• EXERCISE DIRECTIONS:
Starting at the line with "Ανακοινώνονται έντεκα (11)" and ending at the line with "Feriado de Corpus", print exactly the lines of the entries below. Pictures do not belong in the copy.

** Opening ENTRIES PROVIDED block **

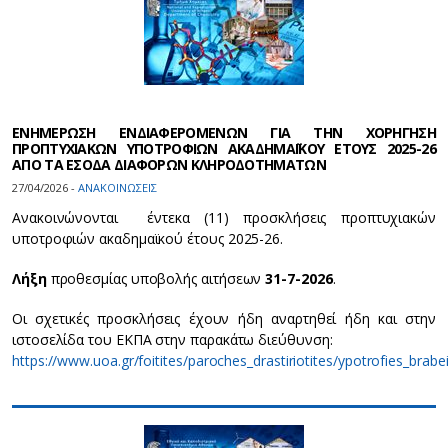
ΕΝΗΜΕΡΩΣΗ ΕΝΔΙΑΦΕΡΟΜΕΝΩΝ ΓΙΑ ΤΗΝ ΧΟΡΗΓΗΣΗ
ΠΡΟΠΤΥΧΙΑΚΩΝ ΥΠΟΤΡΟΦΙΩΝ ΑΚΑΔΗΜΑΪΚΟΥ ΕΤΟΥΣ 2025-26
ΑΠΟ ΤΑ ΕΣΟΔΑ ΔΙΑΦΟΡΩΝ ΚΛΗΡΟΔΟΤΗΜΑΤΩΝ
27/04/2026 -
ΑΝΑΚΟΙΝΩΣΕΙΣ
Ανακοινώνονται έντεκα (11) προσκλήσεις προπτυχιακών
υποτροφιών ακαδημαϊκού έτους 2025-26.
Λήξη
προθεσμίας υποβολής αιτήσεων
31-7-2026
.
Οι σχετικές προσκλήσεις έχουν ήδη αναρτηθεί ήδη και στην
ιστοσελίδα του ΕΚΠΑ στην παρακάτω διεύθυνση:
https://www.uoa.gr/foitites/paroches_drastiriotites/ypotrofies_brab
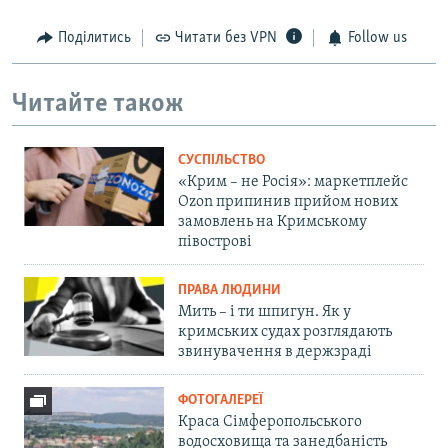
Поділитись
Читати без VPN
Follow us
Читайте також
СУСПІЛЬСТВО
«Крим – не Росія»: маркетплейс
Ozon припинив прийом нових
замовлень на Кримському
півострові
ПРАВА ЛЮДИНИ
Мить – і ти шпигун. Як у
кримських судах розглядають
звинувачення в держзраді
ФОТОГАЛЕРЕЇ
Краса Сімферопольського
водосховища та занедбаність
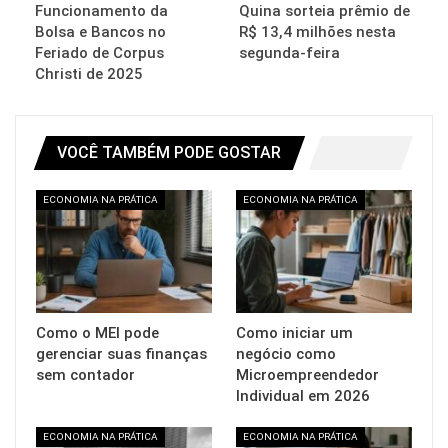
Funcionamento da
Quina sorteia prêmio de
Bolsa e Bancos no
R$ 13,4 milhões nesta
Feriado de Corpus
segunda-feira
Christi de 2025
VOCÊ TAMBÉM PODE GOSTAR
ECONOMIA NA PRÁTICA
ECONOMIA NA PRÁTICA
Como o MEI pode
Como iniciar um
gerenciar suas finanças
negócio como
sem contador
Microempreendedor
Individual em 2026
ECONOMIA NA PRÁTICA
ECONOMIA NA PRÁTICA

** Closing ENTRIES PROVIDED block **

• ANSWER TO THIS TASK:
Ανακοινώνονται έντεκα (11) προσκλήσεις προπτυχιακών
υποτροφιών ακαδημαϊκού έτους 2025-26.
Λήξη
προθεσμίας υποβολής αιτήσεων
31-7-2026
.
Οι σχετικές προσκλήσεις έχουν ήδη αναρτηθεί ήδη και στην
ιστοσελίδα του ΕΚΠΑ στην παρακάτω διεύθυνση:
https://www.uoa.gr/foitites/paroches_drastiriotites/ypotrofies_brab
Поділитись
Читати без VPN
Follow us
Читайте також
СУСПІЛЬСТВО
«Крим – не Росія»: маркетплейс
Ozon припинив прийом нових
замовлень на Кримському
півострові
ПРАВА ЛЮДИНИ
Мить – і ти шпигун. Як у
кримських судах розглядають
звинувачення в держзраді
ФОТОГАЛЕРЕЇ
Краса Сімферопольського
водосховища та занедбаність
Funcionamento da
Quina sorteia prêmio de
Bolsa e Bancos no
R$ 13,4 milhões nesta
Feriado de Corpus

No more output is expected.